*TASK PROMPT*
Starting at the line that contains "Waga - 3,1 kg", return every line down to the end of the records below, exactly as written.

==== EXTRACTED RECORDS

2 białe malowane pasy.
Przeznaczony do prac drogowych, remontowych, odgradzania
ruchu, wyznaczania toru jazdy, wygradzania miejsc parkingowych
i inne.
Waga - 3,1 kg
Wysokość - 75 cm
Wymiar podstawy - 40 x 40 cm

========

*SOLUTION FOR THIS PROBLEM*
Waga - 3,1 kg
Wysokość - 75 cm
Wymiar podstawy - 40 x 40 cm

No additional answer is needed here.